How many lines in the records below contain the word "median", with case counting? Reply with the number alone.

• [GIVEN DATA]:
--------------------------------------------------
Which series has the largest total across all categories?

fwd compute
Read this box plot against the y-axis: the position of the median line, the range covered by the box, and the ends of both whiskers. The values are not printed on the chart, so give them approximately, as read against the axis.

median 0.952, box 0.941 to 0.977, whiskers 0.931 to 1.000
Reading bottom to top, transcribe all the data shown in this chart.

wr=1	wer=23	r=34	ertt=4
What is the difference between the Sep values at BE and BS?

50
--------------------------------------------------
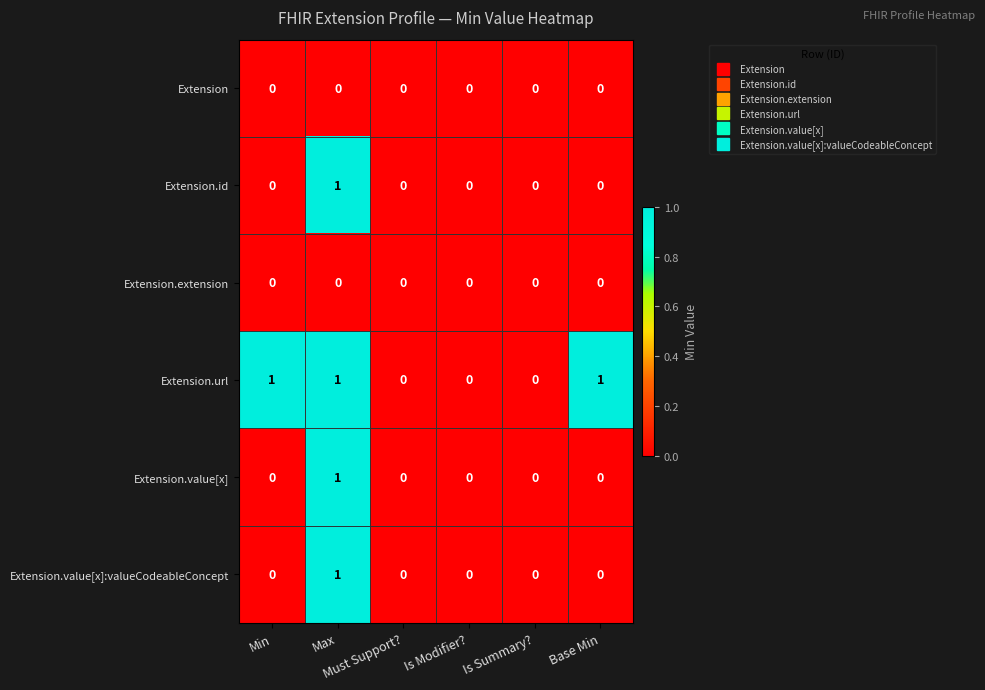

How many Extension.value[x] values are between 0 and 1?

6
--------------------------------------------------
• [COMPLETED EXERCISE]:
2